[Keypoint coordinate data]
****************************************

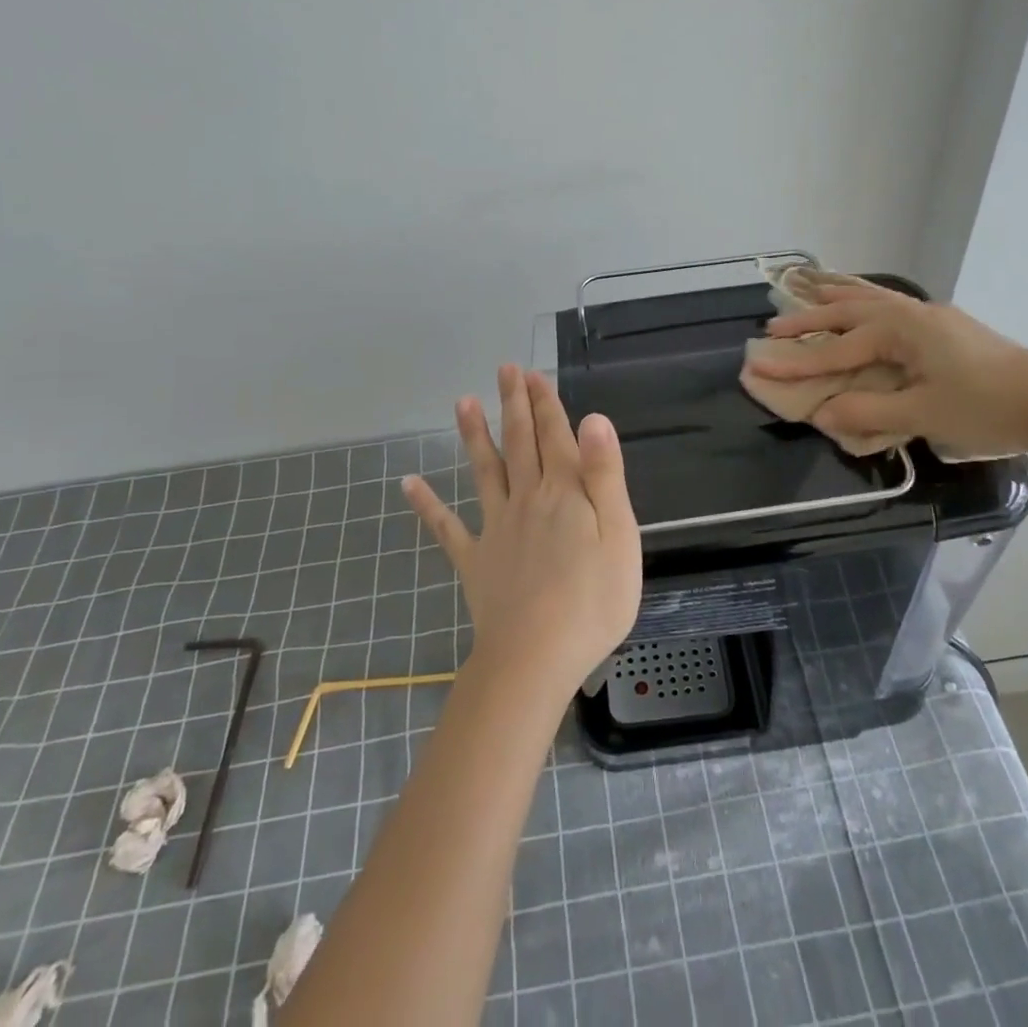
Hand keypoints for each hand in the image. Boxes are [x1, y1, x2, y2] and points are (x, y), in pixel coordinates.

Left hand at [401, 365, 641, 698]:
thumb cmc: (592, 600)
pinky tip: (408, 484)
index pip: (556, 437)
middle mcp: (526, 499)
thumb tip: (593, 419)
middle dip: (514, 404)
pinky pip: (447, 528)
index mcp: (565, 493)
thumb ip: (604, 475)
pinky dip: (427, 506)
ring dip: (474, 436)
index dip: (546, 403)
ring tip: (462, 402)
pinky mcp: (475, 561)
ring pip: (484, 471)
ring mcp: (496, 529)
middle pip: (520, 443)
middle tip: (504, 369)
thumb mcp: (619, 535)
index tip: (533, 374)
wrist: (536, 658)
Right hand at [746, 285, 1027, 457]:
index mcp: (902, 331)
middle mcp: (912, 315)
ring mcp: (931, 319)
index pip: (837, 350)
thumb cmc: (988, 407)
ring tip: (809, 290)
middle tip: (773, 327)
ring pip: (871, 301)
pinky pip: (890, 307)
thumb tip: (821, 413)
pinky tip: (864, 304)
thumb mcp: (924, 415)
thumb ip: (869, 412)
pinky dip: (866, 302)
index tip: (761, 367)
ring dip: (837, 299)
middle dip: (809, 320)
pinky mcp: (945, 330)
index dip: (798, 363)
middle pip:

****************************************

• _Task requirements_: Exactly as written, give the line containing "pinky tip: (864, 304)" and all remaining lines of the records.

• _Exercise response_:
pinky tip: (864, 304)
thumb mcp: (924, 415)
thumb ip: (869, 412)
pinky dip: (866, 302)
index tip: (761, 367)
ring dip: (837, 299)
middle dip: (809, 320)
pinky mcp: (945, 330)
index dip: (798, 363)
middle pip:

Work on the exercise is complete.